For a boy who grew up in rural Wisconsin, actor Jim Detmar could not pick a better role. Political geeks might pluck Fighting Bob LaFollette. Liberace or Harry Houdini would be fun if you're given to scenery chewing. But Detmar, a sports fan from Baldwin, Wis., gets to play Vince Lombardi when History Theatre opens its season with the Broadway play "Lombardi" on Saturday.

"Is there someone else? I don't see it," said Detmar. "Lombardi transcends sports."

Written by Milwaukee native Eric Simonson, who is best known in the Twin Cities as a stage director for Minnesota Opera ("Grapes of Wrath," "Silent Night"), "Lombardi" relates a week of the Green Bay coach's life during the 1965 NFL season. Simonson uses the device of a journalist visiting Green Bay for a profile of the coach. Three players -- Paul Hornung, David Robinson and Jim Taylor -- and the coach's wife, Marie, play key roles in the drama.

"He was in the right place at the right time," Simonson said of a coach who spent only 10 of his 57 years in Wisconsin.

But oh, what years. The 1960s were professional football's glory moment, as the game rushed past baseball to become America's favorite sport: The league was expanding, television was becoming universal and Sunday afternoon games were becoming part of the national water cooler conversation. Riding this swell of popularity, Lombardi built a team that would dominate the decade as no other franchise had before or has since. Even today, the Packers remain one of the NFL's most popular teams.

Larger than football

Success in winning football games certainly introduced the nation to Lombardi, from his cold and modest home in Green Bay. His personality -- formed in a working-class Catholic family in Brooklyn, and then steeled in the military ethos of coach Red Blaik at West Point -- touched something deeper in the national consciousness.

"He got to the core of what it is to be American, or what people think the American spirit is, in terms of trying to succeed and not accepting failure and the cost of that," Simonson said. "He paid for his drive to win -- in his health, his relationship with his family, in stress. He never seemed to be at peace with himself or the world."

Lombardi was a paradox in so many ways. When the Packers traveled, he would not stay in a hotel that excluded his African-American players. At home, white players could not frequent nightclubs that were segregated. Willie Davis, the Hall of Fame defensive end, wrote in his new memoir that "nobody had more impact in creating diversity in the NFL than Coach Lombardi."

Yet he could be brutal with his family. Marie Lombardi can come across as a tragic figure in the Lombardi mythology.
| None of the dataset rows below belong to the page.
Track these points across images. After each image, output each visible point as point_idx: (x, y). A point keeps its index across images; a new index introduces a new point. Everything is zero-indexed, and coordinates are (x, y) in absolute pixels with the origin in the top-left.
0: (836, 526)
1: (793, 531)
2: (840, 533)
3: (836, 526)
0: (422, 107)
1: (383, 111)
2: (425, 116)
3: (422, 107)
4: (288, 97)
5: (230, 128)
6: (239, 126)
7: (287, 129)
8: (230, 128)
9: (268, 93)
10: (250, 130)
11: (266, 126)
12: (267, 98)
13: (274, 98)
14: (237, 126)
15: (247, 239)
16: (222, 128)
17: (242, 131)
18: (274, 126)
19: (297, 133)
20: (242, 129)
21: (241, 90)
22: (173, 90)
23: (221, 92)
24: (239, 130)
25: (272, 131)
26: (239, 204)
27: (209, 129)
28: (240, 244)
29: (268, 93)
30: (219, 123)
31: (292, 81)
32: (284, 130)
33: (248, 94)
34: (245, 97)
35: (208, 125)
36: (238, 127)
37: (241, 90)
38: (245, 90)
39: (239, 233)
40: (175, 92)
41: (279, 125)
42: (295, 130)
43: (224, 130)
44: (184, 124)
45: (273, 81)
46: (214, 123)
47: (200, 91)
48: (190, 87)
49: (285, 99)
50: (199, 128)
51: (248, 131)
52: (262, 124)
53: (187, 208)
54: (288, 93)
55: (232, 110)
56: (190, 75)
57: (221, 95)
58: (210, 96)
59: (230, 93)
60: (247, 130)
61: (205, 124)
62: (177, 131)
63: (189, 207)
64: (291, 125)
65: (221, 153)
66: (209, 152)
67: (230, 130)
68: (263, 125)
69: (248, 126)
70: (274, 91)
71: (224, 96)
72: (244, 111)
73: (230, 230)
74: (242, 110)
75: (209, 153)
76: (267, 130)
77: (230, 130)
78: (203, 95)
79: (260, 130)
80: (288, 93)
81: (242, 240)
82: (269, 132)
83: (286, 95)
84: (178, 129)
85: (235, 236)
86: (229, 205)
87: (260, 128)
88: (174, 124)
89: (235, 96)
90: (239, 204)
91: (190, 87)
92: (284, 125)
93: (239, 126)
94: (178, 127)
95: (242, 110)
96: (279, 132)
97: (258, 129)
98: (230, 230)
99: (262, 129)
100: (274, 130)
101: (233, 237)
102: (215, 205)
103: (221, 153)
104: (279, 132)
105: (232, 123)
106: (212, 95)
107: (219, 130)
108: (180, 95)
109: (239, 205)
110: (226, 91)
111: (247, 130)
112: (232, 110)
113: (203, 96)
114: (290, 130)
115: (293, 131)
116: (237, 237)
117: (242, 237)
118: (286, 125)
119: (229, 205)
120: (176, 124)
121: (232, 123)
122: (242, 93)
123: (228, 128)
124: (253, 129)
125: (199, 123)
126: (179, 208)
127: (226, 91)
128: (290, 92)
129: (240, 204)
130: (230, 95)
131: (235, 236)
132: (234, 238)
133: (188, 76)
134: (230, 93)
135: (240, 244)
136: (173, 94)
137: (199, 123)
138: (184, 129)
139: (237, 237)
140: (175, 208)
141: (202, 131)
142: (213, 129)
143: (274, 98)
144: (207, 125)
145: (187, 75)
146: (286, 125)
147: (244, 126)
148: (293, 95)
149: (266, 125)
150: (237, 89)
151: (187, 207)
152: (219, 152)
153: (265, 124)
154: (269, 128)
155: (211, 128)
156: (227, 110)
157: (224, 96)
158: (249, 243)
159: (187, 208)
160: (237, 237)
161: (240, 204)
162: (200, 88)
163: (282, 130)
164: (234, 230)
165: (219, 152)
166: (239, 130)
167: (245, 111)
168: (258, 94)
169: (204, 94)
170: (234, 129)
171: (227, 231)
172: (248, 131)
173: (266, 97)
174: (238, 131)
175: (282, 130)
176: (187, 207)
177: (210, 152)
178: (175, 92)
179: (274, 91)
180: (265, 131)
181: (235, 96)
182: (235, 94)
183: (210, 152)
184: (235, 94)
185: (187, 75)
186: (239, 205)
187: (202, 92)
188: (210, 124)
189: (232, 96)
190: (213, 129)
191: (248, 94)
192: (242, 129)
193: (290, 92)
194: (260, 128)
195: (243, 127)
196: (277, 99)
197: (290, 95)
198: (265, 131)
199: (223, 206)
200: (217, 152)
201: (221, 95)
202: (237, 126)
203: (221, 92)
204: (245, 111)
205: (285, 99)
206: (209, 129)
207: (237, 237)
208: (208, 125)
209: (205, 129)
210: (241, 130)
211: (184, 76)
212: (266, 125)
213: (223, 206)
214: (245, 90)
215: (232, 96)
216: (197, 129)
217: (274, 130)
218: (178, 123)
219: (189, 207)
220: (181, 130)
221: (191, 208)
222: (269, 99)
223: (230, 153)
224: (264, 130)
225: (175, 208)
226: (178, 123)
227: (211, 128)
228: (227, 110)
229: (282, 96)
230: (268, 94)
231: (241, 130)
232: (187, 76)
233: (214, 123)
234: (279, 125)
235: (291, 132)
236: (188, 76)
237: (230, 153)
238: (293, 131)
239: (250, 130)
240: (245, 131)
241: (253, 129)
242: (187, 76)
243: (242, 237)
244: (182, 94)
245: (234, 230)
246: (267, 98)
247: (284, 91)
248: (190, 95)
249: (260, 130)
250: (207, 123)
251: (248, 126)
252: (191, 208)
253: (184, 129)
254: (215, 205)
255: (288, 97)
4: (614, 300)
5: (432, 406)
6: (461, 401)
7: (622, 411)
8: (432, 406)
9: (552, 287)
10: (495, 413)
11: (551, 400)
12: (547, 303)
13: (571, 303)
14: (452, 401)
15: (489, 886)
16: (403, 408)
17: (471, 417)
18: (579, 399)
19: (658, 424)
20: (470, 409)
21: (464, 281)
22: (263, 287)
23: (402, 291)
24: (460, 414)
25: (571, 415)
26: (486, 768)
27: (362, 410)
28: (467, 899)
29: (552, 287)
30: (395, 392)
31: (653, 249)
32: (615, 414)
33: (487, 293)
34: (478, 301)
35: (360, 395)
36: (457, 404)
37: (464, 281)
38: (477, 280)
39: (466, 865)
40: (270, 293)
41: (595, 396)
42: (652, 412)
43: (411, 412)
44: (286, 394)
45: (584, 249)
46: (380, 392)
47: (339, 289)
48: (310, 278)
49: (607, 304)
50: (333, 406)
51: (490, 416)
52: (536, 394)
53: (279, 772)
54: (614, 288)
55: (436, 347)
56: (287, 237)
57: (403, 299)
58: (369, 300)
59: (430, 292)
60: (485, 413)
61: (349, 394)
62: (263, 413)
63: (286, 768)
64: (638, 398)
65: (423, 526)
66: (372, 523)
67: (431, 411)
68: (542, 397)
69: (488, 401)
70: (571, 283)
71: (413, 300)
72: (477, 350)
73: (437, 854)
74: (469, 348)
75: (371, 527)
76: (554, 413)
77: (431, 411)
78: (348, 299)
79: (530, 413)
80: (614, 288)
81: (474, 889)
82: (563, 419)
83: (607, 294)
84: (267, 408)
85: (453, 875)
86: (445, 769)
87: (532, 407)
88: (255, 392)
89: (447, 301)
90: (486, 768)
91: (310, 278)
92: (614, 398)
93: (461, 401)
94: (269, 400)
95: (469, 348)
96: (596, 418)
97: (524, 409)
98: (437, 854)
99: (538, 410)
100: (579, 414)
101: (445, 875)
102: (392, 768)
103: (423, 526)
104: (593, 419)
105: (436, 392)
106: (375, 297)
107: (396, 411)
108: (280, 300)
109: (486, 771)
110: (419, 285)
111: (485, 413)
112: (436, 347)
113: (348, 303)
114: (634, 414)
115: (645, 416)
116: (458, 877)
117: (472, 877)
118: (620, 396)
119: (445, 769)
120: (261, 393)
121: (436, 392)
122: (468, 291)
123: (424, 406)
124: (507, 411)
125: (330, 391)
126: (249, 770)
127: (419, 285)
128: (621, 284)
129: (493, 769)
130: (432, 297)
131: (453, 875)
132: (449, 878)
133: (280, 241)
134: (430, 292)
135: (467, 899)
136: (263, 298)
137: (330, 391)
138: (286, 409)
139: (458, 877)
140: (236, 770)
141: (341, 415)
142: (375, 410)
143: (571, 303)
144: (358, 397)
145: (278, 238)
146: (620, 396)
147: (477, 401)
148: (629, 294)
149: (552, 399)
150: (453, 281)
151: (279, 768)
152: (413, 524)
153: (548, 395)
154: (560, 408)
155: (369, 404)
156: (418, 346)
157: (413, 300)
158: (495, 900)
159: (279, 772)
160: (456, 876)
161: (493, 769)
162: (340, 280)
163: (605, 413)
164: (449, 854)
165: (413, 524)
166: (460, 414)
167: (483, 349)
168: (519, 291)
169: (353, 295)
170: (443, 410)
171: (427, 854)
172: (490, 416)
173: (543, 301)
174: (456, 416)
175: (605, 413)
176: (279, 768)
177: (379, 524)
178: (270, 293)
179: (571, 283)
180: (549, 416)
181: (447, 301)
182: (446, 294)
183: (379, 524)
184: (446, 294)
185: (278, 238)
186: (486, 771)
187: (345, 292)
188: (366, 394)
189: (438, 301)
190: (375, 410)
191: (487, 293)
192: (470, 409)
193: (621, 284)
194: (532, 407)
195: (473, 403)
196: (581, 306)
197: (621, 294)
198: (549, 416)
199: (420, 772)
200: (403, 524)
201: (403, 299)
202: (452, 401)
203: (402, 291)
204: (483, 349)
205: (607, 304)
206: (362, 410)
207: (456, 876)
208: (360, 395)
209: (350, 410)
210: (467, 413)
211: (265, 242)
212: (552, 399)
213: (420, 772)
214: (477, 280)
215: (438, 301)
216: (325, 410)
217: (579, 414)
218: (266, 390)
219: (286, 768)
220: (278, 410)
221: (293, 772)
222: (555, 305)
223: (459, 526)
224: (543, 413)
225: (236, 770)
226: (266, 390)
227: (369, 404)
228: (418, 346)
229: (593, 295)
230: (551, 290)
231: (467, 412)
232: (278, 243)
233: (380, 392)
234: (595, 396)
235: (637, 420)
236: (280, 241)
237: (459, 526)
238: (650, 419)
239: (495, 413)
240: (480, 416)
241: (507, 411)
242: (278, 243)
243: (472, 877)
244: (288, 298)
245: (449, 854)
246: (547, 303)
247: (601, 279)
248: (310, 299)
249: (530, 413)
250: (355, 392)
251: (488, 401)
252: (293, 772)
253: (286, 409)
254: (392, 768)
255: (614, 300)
Alcohol helped her cope with a volcanic and abusive husband, even as she publicly served as the good-wife archetype that was expected during those "Mad Men" years. Norah Long, who plays Marie in the History Theatre's production, said that she and director Ron Peluso are trying to find the strength of the woman and prevent her from becoming a victim.

"I can only imagine that to have lived amid that much testosterone, that she felt comfortable with it," Long said. "I think she was very capable of standing in that room of men and holding her own."

Finding the drama

Simonson wrote an early version of "Lombardi" in 2007 -- shortly after he and Twin Cities writer Jeff Hatcher had created a play on Frank Lloyd Wright. The piece was based on David Maraniss' "When Pride Still Mattered: A Life of Vince Lombardi."

After an initial staging in Madison, Wis., Simonson retooled the work, and the NFL put its marketing muscle behind a Broadway run in the fall of 2010. It lasted for six months, with Dan Lauria and Judith Light as Vince and Marie.

Lombardi's two children have seen the play, at different times, Simonson said. Daughter Susan praised it; Vince Jr., who got a law degree at the University of St. Thomas and was a Minnesota state legislator in the 1970s, reportedly saw the show months into the run.

"He kept his distance," Simonson said. "I got the feeling from what I heard that it might have been a little painful."

Detmar, who recognizes the challenge of creating a character who has been seen in countless film and videotape clips, argues that the play hopes to get beneath the public persona.

"He had these things he couldn't figure out," said Detmar, who noted that Lombardi went to mass every day. "He knew he was damaged goods but he couldn't fix it himself."

Those flaws, the success, his obsession with winning and his ruthless dedication to his principles have made Lombardi a mythic presence.

"He is a big guy in Wisconsin folklore," said Simonson. "You can't escape him."